[Begin Information given]

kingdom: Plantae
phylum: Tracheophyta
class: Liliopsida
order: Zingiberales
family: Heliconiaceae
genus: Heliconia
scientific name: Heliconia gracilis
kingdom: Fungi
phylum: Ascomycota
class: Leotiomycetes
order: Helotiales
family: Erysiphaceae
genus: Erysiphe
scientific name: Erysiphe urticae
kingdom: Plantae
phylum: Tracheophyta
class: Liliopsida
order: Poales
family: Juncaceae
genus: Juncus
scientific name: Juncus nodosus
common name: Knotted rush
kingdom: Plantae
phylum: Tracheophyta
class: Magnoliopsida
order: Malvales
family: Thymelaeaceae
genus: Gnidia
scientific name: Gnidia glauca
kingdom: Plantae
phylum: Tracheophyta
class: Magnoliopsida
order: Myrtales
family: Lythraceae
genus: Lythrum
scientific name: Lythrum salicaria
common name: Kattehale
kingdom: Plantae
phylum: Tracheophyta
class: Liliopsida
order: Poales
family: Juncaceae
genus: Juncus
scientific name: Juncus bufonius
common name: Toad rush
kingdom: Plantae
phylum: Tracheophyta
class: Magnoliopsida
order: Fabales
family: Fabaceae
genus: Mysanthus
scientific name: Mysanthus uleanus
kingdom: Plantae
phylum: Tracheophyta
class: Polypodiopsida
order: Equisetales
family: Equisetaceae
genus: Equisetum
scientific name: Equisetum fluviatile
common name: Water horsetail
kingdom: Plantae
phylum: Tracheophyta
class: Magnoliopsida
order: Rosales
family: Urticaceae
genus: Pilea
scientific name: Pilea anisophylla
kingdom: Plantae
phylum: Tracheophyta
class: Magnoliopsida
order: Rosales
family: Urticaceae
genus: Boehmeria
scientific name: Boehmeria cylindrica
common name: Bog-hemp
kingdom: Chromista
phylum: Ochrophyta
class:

[End Information given]

Reproduce every line of the data above exactly, from the line containing "common name: Kattehale" down to the line containing "genus: Boehmeria", including both of those lines.

common name: Kattehale
kingdom: Plantae
phylum: Tracheophyta
class: Liliopsida
order: Poales
family: Juncaceae
genus: Juncus
scientific name: Juncus bufonius
common name: Toad rush
kingdom: Plantae
phylum: Tracheophyta
class: Magnoliopsida
order: Fabales
family: Fabaceae
genus: Mysanthus
scientific name: Mysanthus uleanus
kingdom: Plantae
phylum: Tracheophyta
class: Polypodiopsida
order: Equisetales
family: Equisetaceae
genus: Equisetum
scientific name: Equisetum fluviatile
common name: Water horsetail
kingdom: Plantae
phylum: Tracheophyta
class: Magnoliopsida
order: Rosales
family: Urticaceae
genus: Pilea
scientific name: Pilea anisophylla
kingdom: Plantae
phylum: Tracheophyta
class: Magnoliopsida
order: Rosales
family: Urticaceae
genus: Boehmeria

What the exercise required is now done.